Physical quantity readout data

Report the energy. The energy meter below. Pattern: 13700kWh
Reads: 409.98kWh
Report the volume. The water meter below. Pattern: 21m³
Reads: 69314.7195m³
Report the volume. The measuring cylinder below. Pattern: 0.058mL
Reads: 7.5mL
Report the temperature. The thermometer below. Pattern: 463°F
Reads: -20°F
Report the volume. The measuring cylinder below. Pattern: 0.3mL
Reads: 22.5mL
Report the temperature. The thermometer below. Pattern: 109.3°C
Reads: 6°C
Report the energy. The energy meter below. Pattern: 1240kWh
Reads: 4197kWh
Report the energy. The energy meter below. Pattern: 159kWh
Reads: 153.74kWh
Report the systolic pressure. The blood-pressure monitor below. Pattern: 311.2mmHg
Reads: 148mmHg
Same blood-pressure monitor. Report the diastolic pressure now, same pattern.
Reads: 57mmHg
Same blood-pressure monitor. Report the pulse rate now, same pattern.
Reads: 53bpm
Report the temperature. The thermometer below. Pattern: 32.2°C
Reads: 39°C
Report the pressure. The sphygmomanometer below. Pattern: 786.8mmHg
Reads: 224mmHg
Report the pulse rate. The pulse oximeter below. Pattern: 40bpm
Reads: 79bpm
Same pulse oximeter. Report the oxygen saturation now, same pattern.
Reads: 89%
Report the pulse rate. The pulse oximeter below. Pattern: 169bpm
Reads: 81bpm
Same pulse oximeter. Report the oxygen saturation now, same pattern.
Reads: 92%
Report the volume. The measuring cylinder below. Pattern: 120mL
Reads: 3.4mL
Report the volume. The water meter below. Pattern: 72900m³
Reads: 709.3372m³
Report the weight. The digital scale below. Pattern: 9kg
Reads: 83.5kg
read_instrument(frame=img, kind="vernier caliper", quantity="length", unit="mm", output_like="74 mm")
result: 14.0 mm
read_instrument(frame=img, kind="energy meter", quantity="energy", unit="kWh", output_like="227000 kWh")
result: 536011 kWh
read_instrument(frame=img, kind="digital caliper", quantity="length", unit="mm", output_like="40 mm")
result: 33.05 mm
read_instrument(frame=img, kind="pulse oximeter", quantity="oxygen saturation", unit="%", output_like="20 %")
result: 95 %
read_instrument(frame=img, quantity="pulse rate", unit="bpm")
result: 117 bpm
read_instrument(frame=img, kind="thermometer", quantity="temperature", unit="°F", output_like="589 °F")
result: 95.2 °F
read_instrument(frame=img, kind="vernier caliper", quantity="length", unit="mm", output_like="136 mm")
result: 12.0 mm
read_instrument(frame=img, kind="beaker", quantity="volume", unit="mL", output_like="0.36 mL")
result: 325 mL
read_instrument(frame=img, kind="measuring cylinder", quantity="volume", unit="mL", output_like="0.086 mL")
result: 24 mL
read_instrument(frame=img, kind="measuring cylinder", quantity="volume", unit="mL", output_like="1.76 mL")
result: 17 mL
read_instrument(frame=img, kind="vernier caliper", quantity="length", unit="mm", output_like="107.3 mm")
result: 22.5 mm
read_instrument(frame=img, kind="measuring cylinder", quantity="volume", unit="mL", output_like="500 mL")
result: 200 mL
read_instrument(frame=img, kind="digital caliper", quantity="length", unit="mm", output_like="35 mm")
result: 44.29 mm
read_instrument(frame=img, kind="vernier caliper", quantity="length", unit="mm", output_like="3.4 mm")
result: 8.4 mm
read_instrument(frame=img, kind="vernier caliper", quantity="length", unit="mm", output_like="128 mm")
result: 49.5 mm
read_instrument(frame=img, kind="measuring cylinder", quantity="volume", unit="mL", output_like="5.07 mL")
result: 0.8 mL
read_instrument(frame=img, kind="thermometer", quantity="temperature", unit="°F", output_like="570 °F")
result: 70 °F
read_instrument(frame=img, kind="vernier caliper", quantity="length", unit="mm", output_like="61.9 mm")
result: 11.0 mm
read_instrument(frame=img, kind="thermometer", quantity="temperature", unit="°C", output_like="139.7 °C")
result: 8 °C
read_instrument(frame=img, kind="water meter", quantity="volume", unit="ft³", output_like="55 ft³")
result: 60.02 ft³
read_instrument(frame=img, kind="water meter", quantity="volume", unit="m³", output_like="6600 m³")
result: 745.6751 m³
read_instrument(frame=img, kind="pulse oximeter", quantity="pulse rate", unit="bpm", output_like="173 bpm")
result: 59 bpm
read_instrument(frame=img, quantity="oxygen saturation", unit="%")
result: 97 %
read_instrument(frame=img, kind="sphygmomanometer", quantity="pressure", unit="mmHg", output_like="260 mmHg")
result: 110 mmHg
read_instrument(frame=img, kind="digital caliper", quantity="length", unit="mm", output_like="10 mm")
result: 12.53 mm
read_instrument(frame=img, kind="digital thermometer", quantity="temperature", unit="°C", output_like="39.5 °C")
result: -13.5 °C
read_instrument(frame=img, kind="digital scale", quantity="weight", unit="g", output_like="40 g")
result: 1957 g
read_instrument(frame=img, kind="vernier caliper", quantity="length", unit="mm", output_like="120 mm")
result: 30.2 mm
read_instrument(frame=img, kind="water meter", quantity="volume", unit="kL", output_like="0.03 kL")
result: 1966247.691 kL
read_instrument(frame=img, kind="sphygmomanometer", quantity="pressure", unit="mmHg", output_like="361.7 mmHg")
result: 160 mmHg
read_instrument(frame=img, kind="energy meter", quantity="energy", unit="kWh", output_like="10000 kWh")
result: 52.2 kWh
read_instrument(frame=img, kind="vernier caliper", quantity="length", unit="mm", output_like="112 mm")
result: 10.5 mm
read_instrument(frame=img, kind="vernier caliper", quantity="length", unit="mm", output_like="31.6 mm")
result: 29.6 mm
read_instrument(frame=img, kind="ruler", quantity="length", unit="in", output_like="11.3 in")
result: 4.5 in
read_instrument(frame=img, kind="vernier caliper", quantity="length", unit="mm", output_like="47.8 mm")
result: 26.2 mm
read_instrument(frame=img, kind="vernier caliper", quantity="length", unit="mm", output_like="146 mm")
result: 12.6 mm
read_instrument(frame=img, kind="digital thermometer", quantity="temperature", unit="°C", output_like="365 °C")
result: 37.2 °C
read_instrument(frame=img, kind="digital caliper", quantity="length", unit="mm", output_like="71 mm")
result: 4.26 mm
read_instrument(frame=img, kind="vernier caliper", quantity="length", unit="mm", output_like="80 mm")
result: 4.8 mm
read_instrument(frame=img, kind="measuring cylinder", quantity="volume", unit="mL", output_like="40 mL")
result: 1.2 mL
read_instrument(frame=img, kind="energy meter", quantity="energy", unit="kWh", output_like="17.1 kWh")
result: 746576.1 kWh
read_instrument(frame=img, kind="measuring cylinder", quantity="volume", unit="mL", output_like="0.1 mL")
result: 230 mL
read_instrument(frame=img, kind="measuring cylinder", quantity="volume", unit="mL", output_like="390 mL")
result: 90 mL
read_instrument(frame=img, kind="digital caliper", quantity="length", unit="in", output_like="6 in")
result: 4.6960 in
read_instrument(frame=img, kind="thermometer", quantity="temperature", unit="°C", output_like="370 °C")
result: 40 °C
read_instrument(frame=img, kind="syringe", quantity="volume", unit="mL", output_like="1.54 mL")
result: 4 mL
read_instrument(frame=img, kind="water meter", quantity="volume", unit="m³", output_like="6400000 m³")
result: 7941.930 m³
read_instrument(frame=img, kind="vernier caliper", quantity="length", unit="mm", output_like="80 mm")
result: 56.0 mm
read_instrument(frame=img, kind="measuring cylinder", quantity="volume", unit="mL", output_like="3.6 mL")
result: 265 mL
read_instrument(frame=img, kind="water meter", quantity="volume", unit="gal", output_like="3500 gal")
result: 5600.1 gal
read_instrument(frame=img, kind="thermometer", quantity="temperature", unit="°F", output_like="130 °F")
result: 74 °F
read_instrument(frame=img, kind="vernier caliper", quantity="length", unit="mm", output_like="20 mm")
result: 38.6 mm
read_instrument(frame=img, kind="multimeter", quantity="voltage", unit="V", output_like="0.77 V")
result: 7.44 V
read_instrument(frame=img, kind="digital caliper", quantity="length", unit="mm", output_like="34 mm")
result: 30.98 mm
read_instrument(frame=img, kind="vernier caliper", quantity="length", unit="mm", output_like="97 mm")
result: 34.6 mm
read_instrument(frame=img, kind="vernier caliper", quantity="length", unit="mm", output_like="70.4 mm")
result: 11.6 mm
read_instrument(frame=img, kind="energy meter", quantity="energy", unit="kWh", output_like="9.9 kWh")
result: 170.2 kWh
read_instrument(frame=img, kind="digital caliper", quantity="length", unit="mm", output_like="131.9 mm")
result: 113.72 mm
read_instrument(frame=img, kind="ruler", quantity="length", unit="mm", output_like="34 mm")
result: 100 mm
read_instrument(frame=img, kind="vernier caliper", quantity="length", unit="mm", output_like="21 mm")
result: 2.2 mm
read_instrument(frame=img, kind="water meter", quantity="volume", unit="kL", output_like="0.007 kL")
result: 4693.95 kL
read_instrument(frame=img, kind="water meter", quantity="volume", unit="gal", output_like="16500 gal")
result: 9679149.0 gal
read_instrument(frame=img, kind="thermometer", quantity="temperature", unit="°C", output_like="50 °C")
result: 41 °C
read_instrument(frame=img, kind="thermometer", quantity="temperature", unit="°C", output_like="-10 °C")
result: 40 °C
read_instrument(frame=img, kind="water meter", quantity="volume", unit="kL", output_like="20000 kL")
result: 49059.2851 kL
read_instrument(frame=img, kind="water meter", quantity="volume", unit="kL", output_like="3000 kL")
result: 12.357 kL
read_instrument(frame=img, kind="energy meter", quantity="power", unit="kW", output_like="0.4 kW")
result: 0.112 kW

WHAT THE TASK REQUIRES
Edit the records starting with the line containing "Report the systolic" and going on through the line containing "Reads: 709.3372m³", replacing "pulse oximeter" with "fingertip oximeter" and leaving everything else unchanged. Give only those lines.

SOLUTION
Report the systolic pressure. The blood-pressure monitor below. Pattern: 311.2mmHg
Reads: 148mmHg
Same blood-pressure monitor. Report the diastolic pressure now, same pattern.
Reads: 57mmHg
Same blood-pressure monitor. Report the pulse rate now, same pattern.
Reads: 53bpm
Report the temperature. The thermometer below. Pattern: 32.2°C
Reads: 39°C
Report the pressure. The sphygmomanometer below. Pattern: 786.8mmHg
Reads: 224mmHg
Report the pulse rate. The fingertip oximeter below. Pattern: 40bpm
Reads: 79bpm
Same fingertip oximeter. Report the oxygen saturation now, same pattern.
Reads: 89%
Report the pulse rate. The fingertip oximeter below. Pattern: 169bpm
Reads: 81bpm
Same fingertip oximeter. Report the oxygen saturation now, same pattern.
Reads: 92%
Report the volume. The measuring cylinder below. Pattern: 120mL
Reads: 3.4mL
Report the volume. The water meter below. Pattern: 72900m³
Reads: 709.3372m³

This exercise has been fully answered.